This series looks at the Advent of Code challenges.
As one of my goals, I’m working through challenges. This post looks at day 4.
Part 1
This is an interesting data set. It’s ugly, inconsistent, and spans across lines. In fact, to determine what any particular “row” is, you need to read line by line and process the data until you find a blank line. An SSIS or ADF exercise indeed.
However, I decided to try this with Python first. I thought the loading and splitting of items on consecutive lines would be easier. I opened the file and then scanned it for values like this:
for row in passports:
if row not in ['n','rn']:
currpassport += row.replace('n',' ')
This let me look for a blank row. If I didn’t find one, I added the row to my current passport value. If I did have a blank value, I split the row into a dictionary:
currdict = dict(x.split(":") for x in currpassport.split(" ") if x)
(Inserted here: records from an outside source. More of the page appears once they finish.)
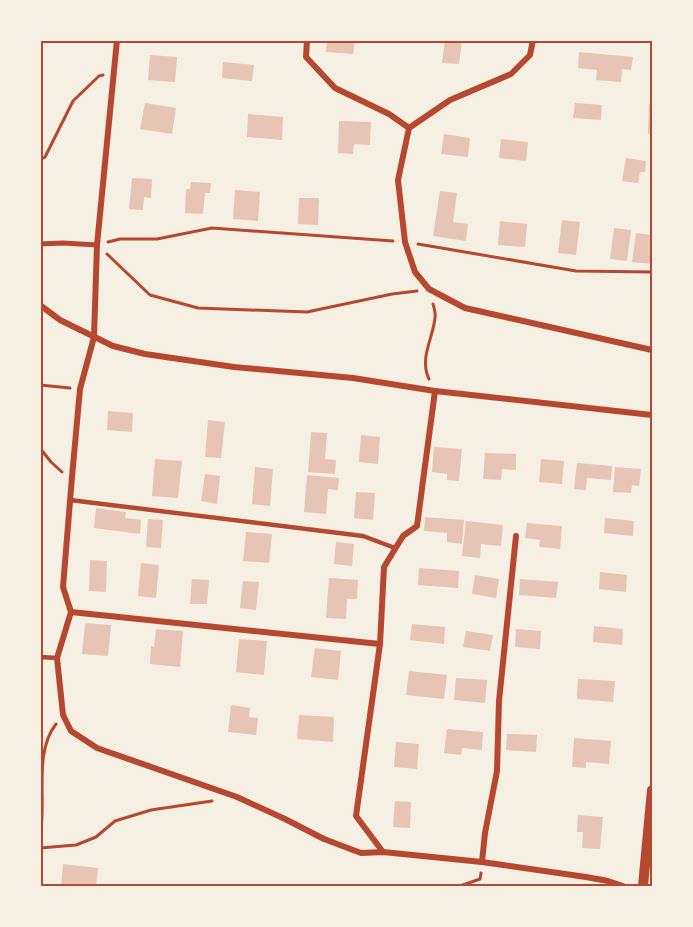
<svg xmlns="http://www.w3.org/2000/svg" width="693" height="927" font-family="'DejaVu Sans',sans-serif">
<style>
.building{fill:#e6c5b7}
.lines{fill:none;stroke-linecap:round;stroke-linejoin:round}
.path{stroke:#b5482f;stroke-width:3}
.service{stroke:#b5482f;stroke-width:4.5}
.pedestrian{stroke:#b5482f;stroke-width:5}
.minor{stroke:#b5482f;stroke-width:6}
.tertiary{stroke:#b5482f;stroke-width:10}
.neatline{fill:none;stroke:#b5482f;stroke-width:2}
</style>
<rect width="100%" height="100%" fill="#f6efe4"/>
<g class="building">
<polygon points="327,40 355,40 353,54 326,52"/>
<polygon points="445,40 462,40 459,64 442,63"/>
<polygon points="579,52 633,57 631,70 622,69 621,82 596,80 597,70 578,68"/>
<polygon points="150,55 177,57 175,82 148,80"/>
<polygon points="223,62 254,65 252,81 222,78"/>
<polygon points="145,103 176,108 172,134 140,129"/>
<polygon points="575,103 602,105 601,120 573,118"/>
<polygon points="649,104 652,104 652,134 648,134"/>
<polygon points="248,114 283,117 282,140 247,137"/>
<polygon points="339,121 371,122 370,145 354,144 353,154 338,153"/>
<polygon points="444,134 470,138 468,157 441,154"/>
<polygon points="501,139 528,142 526,161 499,158"/>
<polygon points="626,158 646,161 645,172 640,172 638,183 622,181"/>
<polygon points="132,178 152,179 151,198 144,197 143,210 129,209"/>
<polygon points="191,182 211,183 210,193 205,193 203,214 185,213 186,189 190,189"/>
<polygon points="235,190 260,192 258,221 233,219"/>
<polygon points="440,191 457,193 453,222 468,224 466,241 433,236"/>
<polygon points="299,198 319,198 318,225 298,224"/>
<polygon points="562,220 580,222 576,255 558,253"/>
<polygon points="500,221 527,224 525,247 498,245"/>
<polygon points="614,228 631,230 627,261 610,259"/>
<polygon points="636,233 652,235 652,264 632,262"/>
<polygon points="108,411 133,413 132,432 107,430"/>
<polygon points="208,420 225,422 221,458 205,457"/>
<polygon points="311,432 327,433 325,459 336,460 335,474 308,472"/>
<polygon points="361,435 380,437 378,464 359,462"/>
<polygon points="434,447 462,449 459,481 447,480 447,474 432,472"/>
<polygon points="485,453 516,454 516,470 502,469 501,480 483,479"/>
<polygon points="155,459 182,461 178,498 152,496"/>
<polygon points="541,459 564,461 562,484 539,482"/>
<polygon points="577,463 612,466 611,480 587,478 586,490 574,489"/>
<polygon points="255,467 273,469 270,506 252,504"/>
<polygon points="615,467 641,469 639,486 632,485 631,493 613,492"/>
<polygon points="205,474 220,476 217,504 201,501"/>
<polygon points="307,475 339,478 338,490 328,489 326,514 304,512"/>
<polygon points="356,492 375,493 373,520 354,518"/>
<polygon points="96,508 126,512 125,518 141,520 140,534 94,528"/>
<polygon points="425,517 464,520 462,544 447,542 447,533 424,531"/>
<polygon points="605,518 634,521 633,536 604,533"/>
<polygon points="148,519 163,520 161,548 146,547"/>
<polygon points="466,521 503,525 501,546 481,544 480,558 462,556"/>
<polygon points="527,523 562,526 560,549 539,547 540,540 525,538"/>
<polygon points="246,532 272,534 269,563 243,561"/>
<polygon points="336,542 354,544 352,566 334,564"/>
<polygon points="90,560 107,561 106,592 89,591"/>
<polygon points="141,563 159,565 156,598 138,596"/>
<polygon points="419,568 459,571 458,588 418,585"/>
<polygon points="600,572 627,575 626,592 599,589"/>
<polygon points="475,575 499,579 496,598 472,594"/>
<polygon points="329,578 358,580 357,599 347,599 346,619 326,618"/>
<polygon points="192,579 209,580 207,604 190,604"/>
<polygon points="520,579 558,582 556,598 519,595"/>
<polygon points="243,581 259,582 256,610 240,608"/>
<polygon points="85,623 111,625 108,656 82,654"/>
<polygon points="412,624 445,627 444,644 410,640"/>
<polygon points="594,626 623,629 622,645 593,642"/>
<polygon points="156,629 183,631 180,667 150,664 151,646 154,647"/>
<polygon points="516,629 541,631 540,649 515,647"/>
<polygon points="466,631 493,635 490,651 463,647"/>
<polygon points="239,639 267,641 264,675 236,672"/>
<polygon points="315,648 341,651 338,680 311,677"/>
<polygon points="409,671 447,675 444,699 406,695"/>
<polygon points="456,678 487,680 485,703 454,700"/>
<polygon points="578,679 615,681 613,702 577,699"/>
<polygon points="231,705 250,708 249,717 258,718 256,735 228,732"/>
<polygon points="299,715 334,717 333,742 297,739"/>
<polygon points="447,729 483,732 482,750 462,748 461,755 444,753"/>
<polygon points="507,734 537,735 536,752 506,750"/>
<polygon points="574,738 611,741 609,764 586,762 586,768 572,767"/>
<polygon points="396,742 419,744 417,769 394,767"/>
<polygon points="395,801 411,802 410,828 393,827"/>
<polygon points="578,815 603,817 600,849 582,848 583,832 577,832"/>
<polygon points="63,864 98,868 96,886 61,886"/>
</g>
<g class="lines">
<g class="path">
<polyline points="40,160 45,157 73,101 99,76 103,75"/>
<polyline points="108,242 120,239 157,239 212,228 393,241"/>
<polyline points="418,244 576,271 652,272"/>
<polyline points="107,254 150,295 198,308 307,312 392,294 417,291"/>
<path d="M429,379C419,359 433,338 435,318C436,313 434,308 433,304"/>
<polyline points="40,385 70,388"/>
<polyline points="40,448 51,462 62,472"/>
<path d="M40,837C47,803 33,753 56,724"/>
<polyline points="40,848 76,845 96,837 115,821 151,810 212,801"/>
<polyline points="460,886 480,879 481,873"/>
</g>
<g class="service">
<polyline points="70,500 363,536 395,548"/>
<polyline points="40,657 57,658"/>
</g>
<polyline class="pedestrian" points="40,244 63,243 97,245"/>
<g class="minor">
<polyline points="117,40 97,245 94,337 80,389 72,477 63,587 71,612 57,658 63,715 71,731 97,748 237,797 285,819 324,839 361,853 383,852 482,862 586,877 608,881 623,886"/>
<polyline points="307,40 306,57 335,88 389,114 409,128"/>
<polyline points="533,40 530,55 511,74 450,100 409,128 398,180 405,242 415,272 429,289 465,308 652,350"/>
<polyline points="40,305 60,320 113,346 145,354 234,367 353,378 435,391 652,415"/>
<polyline points="71,612 380,644"/>
<polyline points="383,852 356,816 380,644 384,567 403,536 417,526 435,391"/>
<polyline points="482,862 485,833 497,771 499,701 516,536"/>
</g>
<polyline class="tertiary" points="643,886 652,790"/>
</g>
<rect width="693" height="927" fill="none" stroke="#f6efe4" stroke-width="84"/>
<rect x="42" y="42" width="609" height="843" class="neatline"/>
</svg>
From here, I could check the length being either 8 entries, or 7 entries if the cid was not present. I counted all these up to get to the answer.
Part II
This was annoying. Validating each one of the entries based on years or a set of values. I knew I could build a number of validation functions, which is the better way. I ended up just using a series of IF statements to check values and set a validation variable. A sample of them is here:
if currdict["hgt"][-2:]=="cm" and ( int(currdict["hgt"][:-2]) < 150 or int(currdict["hgt"][:-2]) > 193):
valid = 0
if currdict["hgt"][-2:]=="in" and ( int(currdict["hgt"][:-2]) < 59 or int(currdict["hgt"][:-2]) > 76):
valid = 0
if currdict["ecl"] not in ["amb", "blu", "brn", "gry", "grn", "hzl", "oth"]:
valid = 0
if currdict["hcl"][0] != "#" or len(currdict["hcl"]) != 7:valid = 0
This let me tally up the valid passports.
I still need to work on these in PoSh and SQL, but life has gotten in the way of things outside of work.